→ **作業内容**
1. ページ抜粋の一文「実際サービスリリースした後の総会でMVPをもらいました。」を英語に訳してください。
2. ページ抜粋のうち「初めての挫折と初めての成功」から「ですが、初めての挫折ですね。」までの部分すべてを、「サービス」を「プロダクト」に置き換えて書き直してください。
3. ページ抜粋にある、ビジネスSNSの失敗をめぐる山田さんと大柴さんの対談を、最後の発言の後から書き継いでください。

→ **ページ抜粋**
山田:研修とかが一段落した7月頃から開発がスタートしました。自分がプロデューサーで、他にデザイナー、エンジニア、オフショアで数人のエンジニアも。大学卒業時に研究し、面接でプレゼンしたビジネス向けのSNSを作りました。それはもう「期待の新人」ですよ(笑)。実際サービスリリースした後の総会でMVPをもらいました。

初めての挫折と初めての成功

大柴:そのビジネスSNSは今はあるのですか?

山田:失敗したんです。上手くいかなかった。アドウェイズはこれまでこういったサービス運営の経験が無かったし、自分も全然未熟で。上手くサービスを盛り上げる術を知らなかった。それでそのサービスから自分は離れることになりました。サービスも終了しました。

大柴:入社以来約一年、これまで順風満帆できてたと思うのですが、初めての挫折ですね。

→ **データ部**
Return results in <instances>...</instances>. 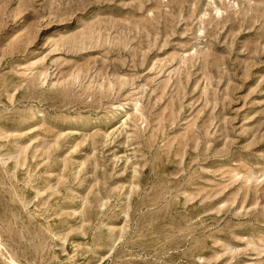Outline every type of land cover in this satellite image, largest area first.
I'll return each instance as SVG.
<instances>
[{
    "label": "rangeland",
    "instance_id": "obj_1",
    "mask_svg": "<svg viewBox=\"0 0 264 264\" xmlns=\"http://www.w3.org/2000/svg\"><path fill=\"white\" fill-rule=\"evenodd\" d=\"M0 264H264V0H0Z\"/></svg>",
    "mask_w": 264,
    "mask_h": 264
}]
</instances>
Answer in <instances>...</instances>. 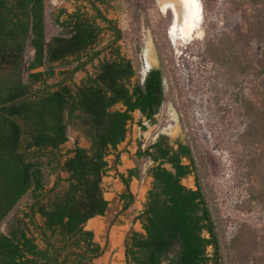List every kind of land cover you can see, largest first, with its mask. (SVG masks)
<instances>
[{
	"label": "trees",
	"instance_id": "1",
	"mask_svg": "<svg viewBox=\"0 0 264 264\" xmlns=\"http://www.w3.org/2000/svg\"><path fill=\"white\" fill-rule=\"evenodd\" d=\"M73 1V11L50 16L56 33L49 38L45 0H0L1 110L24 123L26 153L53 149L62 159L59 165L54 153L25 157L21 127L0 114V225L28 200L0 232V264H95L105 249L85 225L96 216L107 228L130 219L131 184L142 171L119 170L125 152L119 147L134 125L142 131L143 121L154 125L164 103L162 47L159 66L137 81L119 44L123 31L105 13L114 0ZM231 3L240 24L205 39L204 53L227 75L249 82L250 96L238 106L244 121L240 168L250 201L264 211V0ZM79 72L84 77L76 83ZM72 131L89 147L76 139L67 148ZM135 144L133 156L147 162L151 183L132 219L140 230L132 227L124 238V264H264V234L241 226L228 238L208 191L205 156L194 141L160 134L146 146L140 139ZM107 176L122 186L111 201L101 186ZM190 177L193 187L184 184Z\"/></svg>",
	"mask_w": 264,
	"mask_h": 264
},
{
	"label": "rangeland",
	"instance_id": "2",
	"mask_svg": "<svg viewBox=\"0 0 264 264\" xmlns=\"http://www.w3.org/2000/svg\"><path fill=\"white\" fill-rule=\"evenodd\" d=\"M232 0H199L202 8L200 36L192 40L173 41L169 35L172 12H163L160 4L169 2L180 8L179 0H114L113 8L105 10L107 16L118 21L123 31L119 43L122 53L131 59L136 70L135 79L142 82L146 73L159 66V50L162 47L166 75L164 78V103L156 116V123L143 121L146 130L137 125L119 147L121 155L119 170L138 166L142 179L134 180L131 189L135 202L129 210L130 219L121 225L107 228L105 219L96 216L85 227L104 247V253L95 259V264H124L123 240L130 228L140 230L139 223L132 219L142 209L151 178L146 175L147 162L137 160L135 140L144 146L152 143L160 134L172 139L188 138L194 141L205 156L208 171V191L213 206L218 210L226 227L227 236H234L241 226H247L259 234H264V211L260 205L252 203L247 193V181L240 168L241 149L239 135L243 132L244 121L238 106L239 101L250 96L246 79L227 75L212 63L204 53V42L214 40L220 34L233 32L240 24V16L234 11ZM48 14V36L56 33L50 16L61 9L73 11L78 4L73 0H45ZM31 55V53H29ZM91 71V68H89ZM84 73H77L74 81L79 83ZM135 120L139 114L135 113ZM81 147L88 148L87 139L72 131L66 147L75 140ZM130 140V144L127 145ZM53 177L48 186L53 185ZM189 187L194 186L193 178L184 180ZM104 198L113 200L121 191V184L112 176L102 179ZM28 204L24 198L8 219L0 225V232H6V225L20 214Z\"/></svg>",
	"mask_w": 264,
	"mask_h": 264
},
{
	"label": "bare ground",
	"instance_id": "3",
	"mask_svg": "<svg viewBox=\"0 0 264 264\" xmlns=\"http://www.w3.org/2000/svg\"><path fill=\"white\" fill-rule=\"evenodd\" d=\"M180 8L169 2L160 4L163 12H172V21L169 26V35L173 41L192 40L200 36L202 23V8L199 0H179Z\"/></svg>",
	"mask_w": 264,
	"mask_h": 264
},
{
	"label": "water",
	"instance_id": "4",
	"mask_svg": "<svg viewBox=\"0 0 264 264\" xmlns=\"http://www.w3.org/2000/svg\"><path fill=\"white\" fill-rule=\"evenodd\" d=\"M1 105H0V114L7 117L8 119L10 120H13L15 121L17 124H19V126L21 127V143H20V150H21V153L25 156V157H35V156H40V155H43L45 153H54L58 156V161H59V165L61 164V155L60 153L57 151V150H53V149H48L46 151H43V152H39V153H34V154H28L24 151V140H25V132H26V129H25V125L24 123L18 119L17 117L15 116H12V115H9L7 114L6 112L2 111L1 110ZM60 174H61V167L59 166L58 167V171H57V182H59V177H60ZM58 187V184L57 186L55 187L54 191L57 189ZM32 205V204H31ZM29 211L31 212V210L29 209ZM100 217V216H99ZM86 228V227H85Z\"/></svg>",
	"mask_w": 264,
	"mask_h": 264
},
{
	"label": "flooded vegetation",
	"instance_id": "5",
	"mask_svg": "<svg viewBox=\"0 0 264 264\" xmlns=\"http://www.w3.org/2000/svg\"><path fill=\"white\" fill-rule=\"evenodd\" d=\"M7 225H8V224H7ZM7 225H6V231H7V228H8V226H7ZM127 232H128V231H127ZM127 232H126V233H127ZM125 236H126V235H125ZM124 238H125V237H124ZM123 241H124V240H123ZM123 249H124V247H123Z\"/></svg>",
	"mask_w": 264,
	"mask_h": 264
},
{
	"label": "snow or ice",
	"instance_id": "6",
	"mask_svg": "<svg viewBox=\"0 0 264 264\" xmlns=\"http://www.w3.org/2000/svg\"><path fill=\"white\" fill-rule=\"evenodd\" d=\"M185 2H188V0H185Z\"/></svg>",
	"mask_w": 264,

→ **順番どおりの回答**
1. In fact, I received the MVP award at the general meeting after the service was released.

2.
初めての挫折と初めての成功

大柴:そのビジネスSNSは今はあるのですか?

山田:失敗したんです。上手くいかなかった。アドウェイズはこれまでこういったプロダクト運営の経験が無かったし、自分も全然未熟で。上手くプロダクトを盛り上げる術を知らなかった。それでそのプロダクトから自分は離れることになりました。プロダクトも終了しました。

大柴:入社以来約一年、これまで順風満帆できてたと思うのですが、初めての挫折ですね。

3.
山田:正直腐ってたし「もう辞めようかな」なんて思ったりもしました。でも今やめても何もできないし、このまま失敗だけして去るのも嫌だなと。そんな感じで1年ちょっとが過ぎた2009年の夏にPC向けアフィリエイトJANetのサービス改善を担当することになったんです。

エンジニアと営業の間に立って、プロジェクトを回しました。チームの業務効率化やサービスの改善をしたら結果が出た。会社において自分のできることって結構あるんだなって実感したんです。それともう一つ、やっぱり儲けないとダメだなって。

大柴:それまでは「自分がやりたいこと」だけしか興味が無かったけど、視野が広がったんですね。

山田:そうですね。既存事業の改善が上手くいった頃、mixiのオープン化の話があって。既にオープン化されてたFacebookを調べたら、Zyngaがリワード広告を活用してたんですよ。「これはアドウェイズの既存サービスである、ポイント獲得コーナー用管理システムを改良すれば、mixiでも同じようなサービスできるな」って思って同期のエンジニアと二人で作ったんです。それがリワ-ドプラスです。

これが成功したんですよ。入社以来、新規事業をやりたいといろいろやってきたけど、新規事業で初めて当てたのがリワードプラスでした。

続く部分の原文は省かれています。